- Derradd Location of Derradd within County Westmeath in the Republic of Ireland
- Coordinates: 53°39′27″N 7°26′37″W﻿ / ﻿53.65750°N 7.44361°W
- Country: Ireland
- Province: Leinster
- County: County Westmeath
- Irish grid reference: N368676

= Derradd =

Townland in County Westmeath, Ireland

Derradd is a townland in County Westmeath, Ireland, 16 km north–west of Mullingar.

Derradd is one of 35 townlands of the civil parish of Street in the barony of Moygoish in the Province of Leinster. The townland covers 284.61 acre and the eastern boundary is formed by the River Inny.

The neighbouring townlands are: Clonkeen to the north and west, Lackanwood to the south–east and Hospitalbank and Monagead to the south.

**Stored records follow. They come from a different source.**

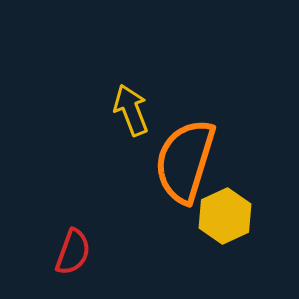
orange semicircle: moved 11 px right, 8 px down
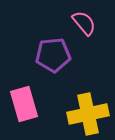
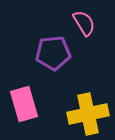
pink semicircle: rotated 8 degrees clockwise
purple pentagon: moved 2 px up
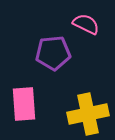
pink semicircle: moved 2 px right, 1 px down; rotated 32 degrees counterclockwise
pink rectangle: rotated 12 degrees clockwise
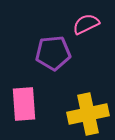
pink semicircle: rotated 52 degrees counterclockwise
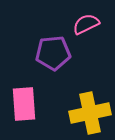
yellow cross: moved 2 px right, 1 px up
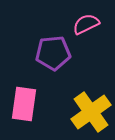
pink rectangle: rotated 12 degrees clockwise
yellow cross: moved 1 px right, 1 px up; rotated 24 degrees counterclockwise
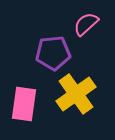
pink semicircle: rotated 16 degrees counterclockwise
yellow cross: moved 15 px left, 18 px up
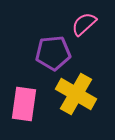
pink semicircle: moved 2 px left
yellow cross: rotated 24 degrees counterclockwise
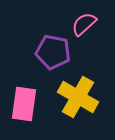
purple pentagon: moved 1 px up; rotated 16 degrees clockwise
yellow cross: moved 2 px right, 3 px down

The Dublin–Sligo railway line of the national rail company Iarnród Éireann, carrying the Dublin to Longford commuter service and the Dublin to Sligo intercity service, passes through the townland. The Ordnance Survey map, produced at the time of the Griffith's Valuation survey of Ireland (completed in 1869), shows a junction of two lines. The modern-day mainline is shown as the Mullingar and Longford Railway, the branch line to Cavan is marked as the Cavan Junction Railway and the station is shown as Cavan or Derradd Junction.

In the 1911 census of Ireland there were 5 houses and 33 inhabitants in the townland. Six of the residents were railway employees.